> EXERCISE REQUIREMENTS
Starting at the first line of the listing below and ending at the line with "- analysis volume", copy each line exactly.

> PROVIDED MATERIAL

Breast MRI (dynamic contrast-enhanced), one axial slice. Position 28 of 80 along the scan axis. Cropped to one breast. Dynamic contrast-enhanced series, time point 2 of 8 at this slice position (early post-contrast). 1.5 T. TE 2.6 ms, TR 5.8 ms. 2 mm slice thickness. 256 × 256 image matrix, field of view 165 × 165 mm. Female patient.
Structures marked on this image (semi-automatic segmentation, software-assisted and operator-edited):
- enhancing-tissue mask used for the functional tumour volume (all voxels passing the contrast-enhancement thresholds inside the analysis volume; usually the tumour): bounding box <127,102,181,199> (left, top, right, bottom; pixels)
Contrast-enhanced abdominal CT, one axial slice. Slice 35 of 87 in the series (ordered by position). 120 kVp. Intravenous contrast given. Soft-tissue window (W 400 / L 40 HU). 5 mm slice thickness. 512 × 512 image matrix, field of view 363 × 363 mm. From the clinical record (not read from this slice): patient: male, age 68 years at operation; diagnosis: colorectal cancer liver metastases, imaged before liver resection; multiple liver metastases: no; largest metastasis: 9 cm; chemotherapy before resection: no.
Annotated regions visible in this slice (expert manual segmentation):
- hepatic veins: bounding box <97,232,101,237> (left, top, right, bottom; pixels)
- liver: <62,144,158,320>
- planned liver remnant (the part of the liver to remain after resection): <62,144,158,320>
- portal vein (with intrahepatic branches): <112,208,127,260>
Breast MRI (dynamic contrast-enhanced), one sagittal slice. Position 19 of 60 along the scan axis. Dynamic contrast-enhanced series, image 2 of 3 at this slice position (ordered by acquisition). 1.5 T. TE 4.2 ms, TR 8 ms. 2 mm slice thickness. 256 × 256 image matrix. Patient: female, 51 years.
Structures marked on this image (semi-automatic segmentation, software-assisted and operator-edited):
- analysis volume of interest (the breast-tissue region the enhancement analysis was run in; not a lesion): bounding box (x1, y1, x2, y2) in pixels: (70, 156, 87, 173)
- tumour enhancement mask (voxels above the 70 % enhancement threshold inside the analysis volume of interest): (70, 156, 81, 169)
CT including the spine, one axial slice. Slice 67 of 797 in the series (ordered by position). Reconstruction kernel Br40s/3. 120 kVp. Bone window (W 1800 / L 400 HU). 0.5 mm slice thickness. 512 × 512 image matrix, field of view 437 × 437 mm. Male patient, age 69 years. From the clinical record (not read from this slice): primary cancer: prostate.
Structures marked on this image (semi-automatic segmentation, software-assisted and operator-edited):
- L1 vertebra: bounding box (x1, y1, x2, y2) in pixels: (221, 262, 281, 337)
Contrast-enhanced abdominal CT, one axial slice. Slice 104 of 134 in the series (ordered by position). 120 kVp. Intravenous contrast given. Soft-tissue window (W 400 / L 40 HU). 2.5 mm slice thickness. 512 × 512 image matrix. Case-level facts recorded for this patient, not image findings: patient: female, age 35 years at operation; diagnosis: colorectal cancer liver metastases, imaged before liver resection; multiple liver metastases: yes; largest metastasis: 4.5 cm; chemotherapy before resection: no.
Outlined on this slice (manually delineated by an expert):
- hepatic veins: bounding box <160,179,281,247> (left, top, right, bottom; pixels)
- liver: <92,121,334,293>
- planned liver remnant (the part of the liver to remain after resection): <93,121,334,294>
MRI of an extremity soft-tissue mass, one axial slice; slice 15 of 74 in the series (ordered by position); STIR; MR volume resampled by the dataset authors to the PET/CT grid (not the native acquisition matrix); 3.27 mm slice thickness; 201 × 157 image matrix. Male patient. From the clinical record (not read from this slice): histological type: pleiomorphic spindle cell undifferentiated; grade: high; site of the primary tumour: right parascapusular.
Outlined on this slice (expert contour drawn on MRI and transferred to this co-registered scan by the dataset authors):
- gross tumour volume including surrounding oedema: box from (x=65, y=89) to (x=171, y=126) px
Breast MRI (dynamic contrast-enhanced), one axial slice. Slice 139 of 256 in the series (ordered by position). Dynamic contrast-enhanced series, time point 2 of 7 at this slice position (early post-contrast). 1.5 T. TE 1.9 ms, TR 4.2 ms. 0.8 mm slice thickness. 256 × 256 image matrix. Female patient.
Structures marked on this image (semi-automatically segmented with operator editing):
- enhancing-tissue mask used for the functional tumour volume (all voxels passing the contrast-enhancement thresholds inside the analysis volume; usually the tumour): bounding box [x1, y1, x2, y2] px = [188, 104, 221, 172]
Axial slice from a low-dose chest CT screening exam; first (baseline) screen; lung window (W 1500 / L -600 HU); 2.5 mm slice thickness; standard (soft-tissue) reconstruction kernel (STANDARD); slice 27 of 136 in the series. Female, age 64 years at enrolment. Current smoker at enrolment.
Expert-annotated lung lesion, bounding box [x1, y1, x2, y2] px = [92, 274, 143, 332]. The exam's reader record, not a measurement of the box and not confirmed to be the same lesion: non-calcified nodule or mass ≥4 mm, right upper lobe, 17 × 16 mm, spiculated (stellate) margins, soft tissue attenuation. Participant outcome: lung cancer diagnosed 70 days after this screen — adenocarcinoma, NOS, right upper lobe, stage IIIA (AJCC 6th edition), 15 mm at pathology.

> TASK OUTPUT
Breast MRI (dynamic contrast-enhanced), one axial slice. Position 28 of 80 along the scan axis. Cropped to one breast. Dynamic contrast-enhanced series, time point 2 of 8 at this slice position (early post-contrast). 1.5 T. TE 2.6 ms, TR 5.8 ms. 2 mm slice thickness. 256 × 256 image matrix, field of view 165 × 165 mm. Female patient.
Structures marked on this image (semi-automatic segmentation, software-assisted and operator-edited):
- enhancing-tissue mask used for the functional tumour volume (all voxels passing the contrast-enhancement thresholds inside the analysis volume; usually the tumour): bounding box <127,102,181,199> (left, top, right, bottom; pixels)
Contrast-enhanced abdominal CT, one axial slice. Slice 35 of 87 in the series (ordered by position). 120 kVp. Intravenous contrast given. Soft-tissue window (W 400 / L 40 HU). 5 mm slice thickness. 512 × 512 image matrix, field of view 363 × 363 mm. From the clinical record (not read from this slice): patient: male, age 68 years at operation; diagnosis: colorectal cancer liver metastases, imaged before liver resection; multiple liver metastases: no; largest metastasis: 9 cm; chemotherapy before resection: no.
Annotated regions visible in this slice (expert manual segmentation):
- hepatic veins: bounding box <97,232,101,237> (left, top, right, bottom; pixels)
- liver: <62,144,158,320>
- planned liver remnant (the part of the liver to remain after resection): <62,144,158,320>
- portal vein (with intrahepatic branches): <112,208,127,260>
Breast MRI (dynamic contrast-enhanced), one sagittal slice. Position 19 of 60 along the scan axis. Dynamic contrast-enhanced series, image 2 of 3 at this slice position (ordered by acquisition). 1.5 T. TE 4.2 ms, TR 8 ms. 2 mm slice thickness. 256 × 256 image matrix. Patient: female, 51 years.
Structures marked on this image (semi-automatic segmentation, software-assisted and operator-edited):
- analysis volume of interest (the breast-tissue region the enhancement analysis was run in; not a lesion): bounding box (x1, y1, x2, y2) in pixels: (70, 156, 87, 173)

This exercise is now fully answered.